Research has demonstrated that transcendental meditation specifically has strong positive effects on a whole range of conditions. In 2013, the American Heart Association formally recognised TM as a complementary technique for reducing blood pressure and cardiovascular risk, and noted its association with a reduced risk of heart attack, stroke and death in patients with heart disease. Other studies have shown TM significantly reduces anxiety and stress more effectively than other relaxation or meditation techniques, while long-term practitioners have been found to have increased cognitive clarity, memory and emotional resilience.
After about a month of practising TM, I start finding it easier to “transcend” – I begin to reach that place most times that I do it (although not every time). I’m struck by how much more focused I am for several hours after meditating, and how much energy it gives me – meditating in the morning sets me up for the day; meditating in the afternoon feels a bit like having a nap, but more powerful and without the grogginess. It isn’t just a vague feeling, either: according to my Fitbit, during meditation my heart rate tends to drop a beat below its lowest rate during my nightly sleep.

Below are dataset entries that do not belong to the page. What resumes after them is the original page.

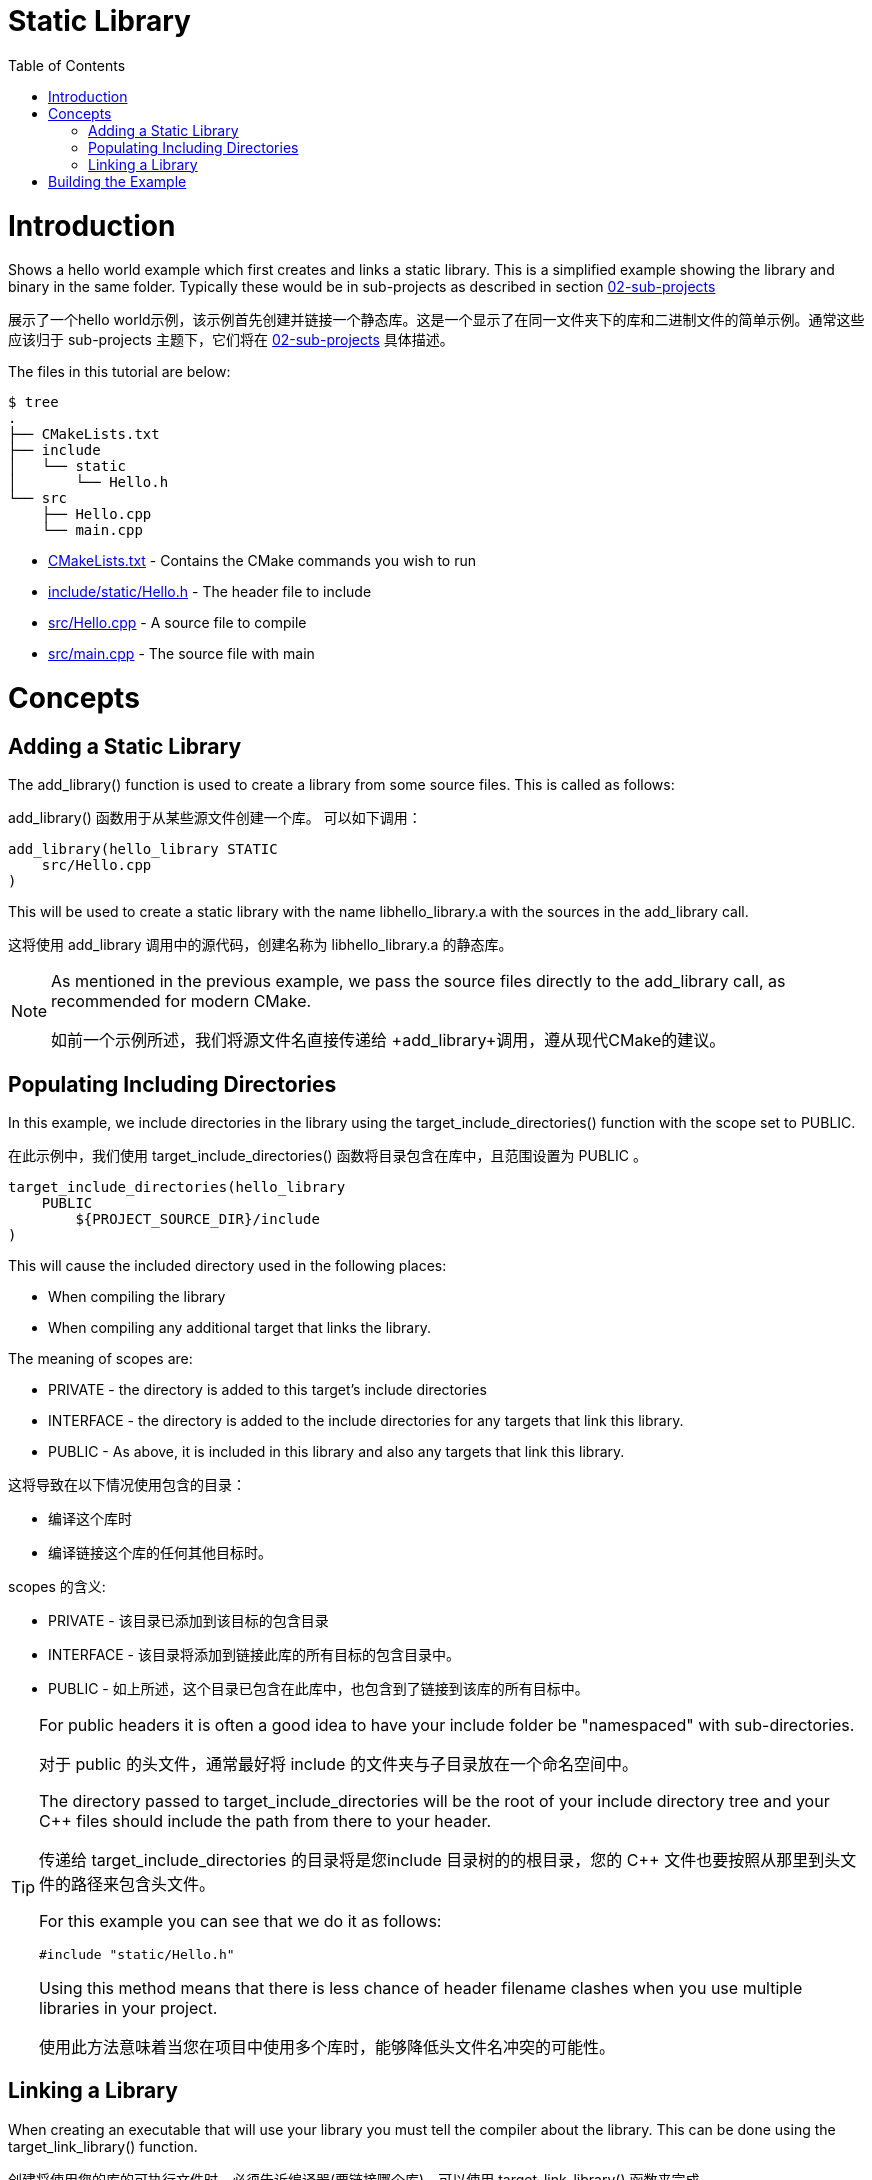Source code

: = Static Library
:toc:
:toc-placement!:

toc::[]

# Introduction

Shows a hello world example which first creates and links a static library. This is a 
simplified example showing the library and binary in the same folder. Typically
these would be in sub-projects as described in section link:../../02-sub-projects[02-sub-projects]

展示了一个hello world示例，该示例首先创建并链接一个静态库。这是一个显示了在同一文件夹下的库和二进制文件的简单示例。通常这些应该归于 sub-projects 主题下，它们将在 link:../../02-sub-projects[02-sub-projects] 具体描述。

The files in this tutorial are below:

```
$ tree
.
├── CMakeLists.txt
├── include
│   └── static
│       └── Hello.h
└── src
    ├── Hello.cpp
    └── main.cpp
```

  * link:CMakeLists.txt[] - Contains the CMake commands you wish to run
  * link:include/static/Hello.h[] - The header file to include
  * link:src/Hello.cpp[] - A source file to compile
  * link:src/main.cpp[] - The source file with main


# Concepts

## Adding a Static Library

The +add_library()+ function is used to create a library from some source files.
This is called as follows:

+add_library()+ 函数用于从某些源文件创建一个库。
可以如下调用：

[source,cmake]
----
add_library(hello_library STATIC 
    src/Hello.cpp
)
----

This will be used to create a static library with the name libhello_library.a with
the sources in the +add_library+ call.

这将使用 +add_library+ 调用中的源代码，创建名称为 libhello_library.a 的静态库。

[NOTE]
====
As mentioned in the previous example, we pass the source files directly to the
+add_library+ call, as recommended for modern CMake.

如前一个示例所述，我们将源文件名直接传递给 +add_library+调用，遵从现代CMake的建议。
====

## Populating Including Directories

In this example, we include directories in the library using the +target_include_directories()+ function with the scope set to +PUBLIC+.

在此示例中，我们使用 +target_include_directories()+ 函数将目录包含在库中，且范围设置为 +PUBLIC+ 。

[source,cmake]
----
target_include_directories(hello_library
    PUBLIC 
        ${PROJECT_SOURCE_DIR}/include
)
----

This will cause the included directory used in the following places:

* When compiling the library
* When compiling any additional target that links the library.

The meaning of scopes are:

* +PRIVATE+ - the directory is added to this target's include directories
* +INTERFACE+ - the directory is added to the include directories for any targets that link this library.
* +PUBLIC+ - As above, it is included in this library and also any targets that link this library.

这将导致在以下情况使用包含的目录：

* 编译这个库时
* 编译链接这个库的任何其他目标时。

scopes 的含义:

* +PRIVATE+ - 该目录已添加到该目标的包含目录
* +INTERFACE+ - 该目录将添加到链接此库的所有目标的包含目录中。
* +PUBLIC+ - 如上所述，这个目录已包含在此库中，也包含到了链接到该库的所有目标中。

[TIP]
====
For public headers it is often a good idea to have your include folder be "namespaced"
with sub-directories. 

对于 public 的头文件，通常最好将 include 的文件夹与子目录放在一个命名空间中。 

The directory passed to +target_include_directories+ will be the root of your 
include directory tree and your C++ files should include the path from there to your header.

传递给 +target_include_directories+ 的目录将是您include 目录树的的根目录，您的 C++ 文件也要按照从那里到头文件的路径来包含头文件。

For this example you can see that we do it as follows:
[source,cpp]
----
#include "static/Hello.h"
----

Using this method means that there is less chance of header filename clashes when
you use multiple libraries in your project. 

使用此方法意味着当您在项目中使用多个库时，能够降低头文件名冲突的可能性。

====

## Linking a Library

When creating an executable that will use your library you must tell the compiler
about the library. This can be done using the +target_link_library()+ function.

创建将使用您的库的可执行文件时，必须告诉编译器(要链接哪个库)。可以使用 +target_link_library()+ 函数来完成。

[source,cmake]
----
add_executable(hello_binary 
    src/main.cpp
)

target_link_libraries( hello_binary
    PRIVATE  
        hello_library
)
----

This tells CMake to link the hello_library against the hello_binary executable
during link time. It will also propagate any include directories with +PUBLIC+ or +INTERFACE+ scope
 from the linked library target.

这里告诉CMake，在链接时，将hello_library链接到hello_binary可执行文件。它还将传播来自被链接的库目标在 +PUBLIC+ 或 +INTERFACE+ 范围的任何包含目录。

An example of this being called by the compiler is

```
/usr/bin/c++ CMakeFiles/hello_binary.dir/src/main.cpp.o -o hello_binary -rdynamic libhello_library.a
```


# Building the Example

[source,bash]
----
$ mkdir build

$ cd build

$ cmake ..
-- The C compiler identification is GNU 4.8.4
-- The CXX compiler identification is GNU 4.8.4
-- Check for working C compiler: /usr/bin/cc
-- Check for working C compiler: /usr/bin/cc -- works
-- Detecting C compiler ABI info
-- Detecting C compiler ABI info - done
-- Check for working CXX compiler: /usr/bin/c++
-- Check for working CXX compiler: /usr/bin/c++ -- works
-- Detecting CXX compiler ABI info
-- Detecting CXX compiler ABI info - done
-- Configuring done
-- Generating done
-- Build files have been written to: /home/matrim/workspace/cmake-examples/01-basic/C-static-library/build

$ make
Scanning dependencies of target hello_library
[ 50%] Building CXX object CMakeFiles/hello_library.dir/src/Hello.cpp.o
Linking CXX static library libhello_library.a
[ 50%] Built target hello_library
Scanning dependencies of target hello_binary
[100%] Building CXX object CMakeFiles/hello_binary.dir/src/main.cpp.o
Linking CXX executable hello_binary
[100%] Built target hello_binary

$ ls
CMakeCache.txt  CMakeFiles  cmake_install.cmake  hello_binary  libhello_library.a  Makefile

$ ./hello_binary
Hello Static Library!
----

I was not expecting any of this to happen. I have meditated before and found it helpful for reducing anxiety and putting things into perspective. But I haven’t ever found it transformational in this way. I have also always found doing it a bit of an effort – something I should be doing – whereas now, most of the time, I relish the chance to do it. Lynch said that he never missed a single one of his twice-daily sessions and, inspired by him, I have so far kept a clean record, though admittedly not always for the full 20 minutes. I would suggest, tentatively, that TM might be a gamechanger.